■ **PROBLEM**
Reproduce the listing below word for word, starting at its first line and ending with the line that contains "line at (2036, 388): present -> none".

* * *

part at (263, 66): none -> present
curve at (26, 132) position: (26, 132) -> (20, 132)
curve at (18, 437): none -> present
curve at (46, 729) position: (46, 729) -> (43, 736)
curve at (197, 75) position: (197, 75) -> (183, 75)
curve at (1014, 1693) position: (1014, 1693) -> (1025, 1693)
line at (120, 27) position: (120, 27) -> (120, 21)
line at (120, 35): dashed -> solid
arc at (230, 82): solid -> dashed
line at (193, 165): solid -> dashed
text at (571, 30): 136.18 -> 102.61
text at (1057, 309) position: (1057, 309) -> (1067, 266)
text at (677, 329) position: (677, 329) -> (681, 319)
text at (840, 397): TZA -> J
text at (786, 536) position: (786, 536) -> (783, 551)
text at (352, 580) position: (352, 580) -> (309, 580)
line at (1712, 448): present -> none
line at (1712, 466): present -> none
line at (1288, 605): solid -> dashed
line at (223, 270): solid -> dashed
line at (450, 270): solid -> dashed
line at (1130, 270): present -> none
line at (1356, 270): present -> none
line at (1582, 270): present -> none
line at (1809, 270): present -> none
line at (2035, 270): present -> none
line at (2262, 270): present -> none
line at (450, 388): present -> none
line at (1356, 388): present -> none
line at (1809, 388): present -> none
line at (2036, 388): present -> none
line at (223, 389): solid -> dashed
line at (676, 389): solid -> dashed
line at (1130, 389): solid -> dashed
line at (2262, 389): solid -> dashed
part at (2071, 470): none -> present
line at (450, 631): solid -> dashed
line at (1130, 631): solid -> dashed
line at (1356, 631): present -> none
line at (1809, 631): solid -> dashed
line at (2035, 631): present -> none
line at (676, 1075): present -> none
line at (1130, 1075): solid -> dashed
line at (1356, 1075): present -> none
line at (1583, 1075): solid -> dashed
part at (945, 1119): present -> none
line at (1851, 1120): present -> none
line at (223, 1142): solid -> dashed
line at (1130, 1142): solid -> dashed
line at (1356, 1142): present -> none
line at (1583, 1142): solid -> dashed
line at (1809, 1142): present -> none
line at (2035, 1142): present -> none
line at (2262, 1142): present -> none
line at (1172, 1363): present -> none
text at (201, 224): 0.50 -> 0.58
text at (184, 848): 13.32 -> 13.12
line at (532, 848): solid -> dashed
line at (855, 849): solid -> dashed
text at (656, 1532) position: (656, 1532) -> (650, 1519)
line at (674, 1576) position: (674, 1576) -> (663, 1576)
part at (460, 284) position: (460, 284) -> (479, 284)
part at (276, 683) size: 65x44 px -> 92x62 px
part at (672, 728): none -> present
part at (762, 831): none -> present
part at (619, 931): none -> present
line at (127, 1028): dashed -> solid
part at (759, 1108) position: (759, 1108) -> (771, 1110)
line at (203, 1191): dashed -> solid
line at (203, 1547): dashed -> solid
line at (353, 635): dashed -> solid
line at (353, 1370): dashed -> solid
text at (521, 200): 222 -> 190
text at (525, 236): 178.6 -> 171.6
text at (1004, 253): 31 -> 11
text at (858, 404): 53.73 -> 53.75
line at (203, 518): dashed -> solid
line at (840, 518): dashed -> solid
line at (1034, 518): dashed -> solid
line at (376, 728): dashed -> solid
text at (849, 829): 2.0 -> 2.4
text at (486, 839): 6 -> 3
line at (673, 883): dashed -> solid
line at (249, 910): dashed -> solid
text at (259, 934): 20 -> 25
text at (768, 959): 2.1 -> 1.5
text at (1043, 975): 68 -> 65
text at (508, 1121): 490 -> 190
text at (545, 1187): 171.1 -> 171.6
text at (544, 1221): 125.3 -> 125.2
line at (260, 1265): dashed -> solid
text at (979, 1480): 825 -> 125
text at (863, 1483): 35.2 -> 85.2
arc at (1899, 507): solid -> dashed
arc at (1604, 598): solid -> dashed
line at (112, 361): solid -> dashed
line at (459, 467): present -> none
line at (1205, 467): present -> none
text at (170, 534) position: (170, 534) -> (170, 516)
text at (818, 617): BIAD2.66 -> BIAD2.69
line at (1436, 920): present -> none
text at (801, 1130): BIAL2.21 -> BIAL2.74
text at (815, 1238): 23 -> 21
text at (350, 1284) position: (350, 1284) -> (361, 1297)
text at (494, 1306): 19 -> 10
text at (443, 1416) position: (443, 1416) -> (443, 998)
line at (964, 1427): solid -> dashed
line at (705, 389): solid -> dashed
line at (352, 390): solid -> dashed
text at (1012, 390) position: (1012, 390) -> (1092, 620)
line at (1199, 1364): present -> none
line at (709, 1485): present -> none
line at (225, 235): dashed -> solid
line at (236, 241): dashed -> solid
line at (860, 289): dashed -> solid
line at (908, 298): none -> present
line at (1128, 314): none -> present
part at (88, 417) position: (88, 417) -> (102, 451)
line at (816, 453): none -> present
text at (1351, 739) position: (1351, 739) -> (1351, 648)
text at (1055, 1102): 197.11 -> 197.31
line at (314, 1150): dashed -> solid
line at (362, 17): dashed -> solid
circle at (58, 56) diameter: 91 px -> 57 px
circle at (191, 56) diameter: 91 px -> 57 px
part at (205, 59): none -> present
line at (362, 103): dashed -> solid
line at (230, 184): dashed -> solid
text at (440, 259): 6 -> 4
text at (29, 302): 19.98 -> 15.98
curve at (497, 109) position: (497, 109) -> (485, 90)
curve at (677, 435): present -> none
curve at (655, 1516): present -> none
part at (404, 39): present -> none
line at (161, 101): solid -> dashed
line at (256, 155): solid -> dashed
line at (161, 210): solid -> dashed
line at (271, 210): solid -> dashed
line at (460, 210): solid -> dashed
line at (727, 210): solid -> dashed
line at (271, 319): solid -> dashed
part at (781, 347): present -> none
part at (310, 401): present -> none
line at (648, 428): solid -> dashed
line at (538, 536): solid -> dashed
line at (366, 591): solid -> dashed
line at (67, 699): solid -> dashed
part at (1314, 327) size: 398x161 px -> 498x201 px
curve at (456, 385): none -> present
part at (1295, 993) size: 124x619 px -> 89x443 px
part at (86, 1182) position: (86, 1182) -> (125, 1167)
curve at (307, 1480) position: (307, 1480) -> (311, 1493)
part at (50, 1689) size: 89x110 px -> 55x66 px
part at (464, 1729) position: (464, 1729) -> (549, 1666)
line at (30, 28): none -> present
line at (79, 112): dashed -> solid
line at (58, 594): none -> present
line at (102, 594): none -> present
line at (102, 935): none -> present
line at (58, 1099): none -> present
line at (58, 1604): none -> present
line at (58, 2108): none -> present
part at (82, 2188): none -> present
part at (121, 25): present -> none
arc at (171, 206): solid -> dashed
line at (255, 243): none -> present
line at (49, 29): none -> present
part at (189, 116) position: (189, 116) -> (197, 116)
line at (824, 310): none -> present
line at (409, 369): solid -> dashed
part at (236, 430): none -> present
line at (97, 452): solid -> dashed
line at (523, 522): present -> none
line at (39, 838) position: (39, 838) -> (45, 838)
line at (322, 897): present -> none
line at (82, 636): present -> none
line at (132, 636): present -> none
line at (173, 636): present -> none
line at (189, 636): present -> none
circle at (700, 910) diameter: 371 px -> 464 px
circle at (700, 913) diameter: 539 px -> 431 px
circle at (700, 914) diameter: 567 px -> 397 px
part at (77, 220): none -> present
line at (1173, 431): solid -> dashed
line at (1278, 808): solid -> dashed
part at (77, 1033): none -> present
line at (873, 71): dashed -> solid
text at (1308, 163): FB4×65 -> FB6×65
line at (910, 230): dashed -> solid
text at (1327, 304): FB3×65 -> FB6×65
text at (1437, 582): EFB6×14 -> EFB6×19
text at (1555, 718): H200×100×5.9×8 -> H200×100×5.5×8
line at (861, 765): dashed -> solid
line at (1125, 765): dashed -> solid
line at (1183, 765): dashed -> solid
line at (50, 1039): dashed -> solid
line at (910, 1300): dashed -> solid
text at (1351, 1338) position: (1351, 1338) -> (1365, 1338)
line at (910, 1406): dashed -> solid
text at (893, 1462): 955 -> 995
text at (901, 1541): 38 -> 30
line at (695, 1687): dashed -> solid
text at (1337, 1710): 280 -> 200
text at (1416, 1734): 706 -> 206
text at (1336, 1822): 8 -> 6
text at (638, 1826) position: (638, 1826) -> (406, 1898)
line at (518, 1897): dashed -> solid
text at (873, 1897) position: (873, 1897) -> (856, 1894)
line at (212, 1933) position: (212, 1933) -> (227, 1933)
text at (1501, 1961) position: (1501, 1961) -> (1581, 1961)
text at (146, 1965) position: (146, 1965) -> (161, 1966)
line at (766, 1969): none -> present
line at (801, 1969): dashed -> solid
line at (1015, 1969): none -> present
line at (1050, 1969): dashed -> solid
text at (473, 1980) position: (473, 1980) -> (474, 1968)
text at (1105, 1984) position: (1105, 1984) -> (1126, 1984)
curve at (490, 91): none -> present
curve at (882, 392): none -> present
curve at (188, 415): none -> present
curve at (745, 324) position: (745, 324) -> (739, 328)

* * *

■ **RESULT FOR THIS TASK**
part at (263, 66): none -> present
curve at (26, 132) position: (26, 132) -> (20, 132)
curve at (18, 437): none -> present
curve at (46, 729) position: (46, 729) -> (43, 736)
curve at (197, 75) position: (197, 75) -> (183, 75)
curve at (1014, 1693) position: (1014, 1693) -> (1025, 1693)
line at (120, 27) position: (120, 27) -> (120, 21)
line at (120, 35): dashed -> solid
arc at (230, 82): solid -> dashed
line at (193, 165): solid -> dashed
text at (571, 30): 136.18 -> 102.61
text at (1057, 309) position: (1057, 309) -> (1067, 266)
text at (677, 329) position: (677, 329) -> (681, 319)
text at (840, 397): TZA -> J
text at (786, 536) position: (786, 536) -> (783, 551)
text at (352, 580) position: (352, 580) -> (309, 580)
line at (1712, 448): present -> none
line at (1712, 466): present -> none
line at (1288, 605): solid -> dashed
line at (223, 270): solid -> dashed
line at (450, 270): solid -> dashed
line at (1130, 270): present -> none
line at (1356, 270): present -> none
line at (1582, 270): present -> none
line at (1809, 270): present -> none
line at (2035, 270): present -> none
line at (2262, 270): present -> none
line at (450, 388): present -> none
line at (1356, 388): present -> none
line at (1809, 388): present -> none
line at (2036, 388): present -> none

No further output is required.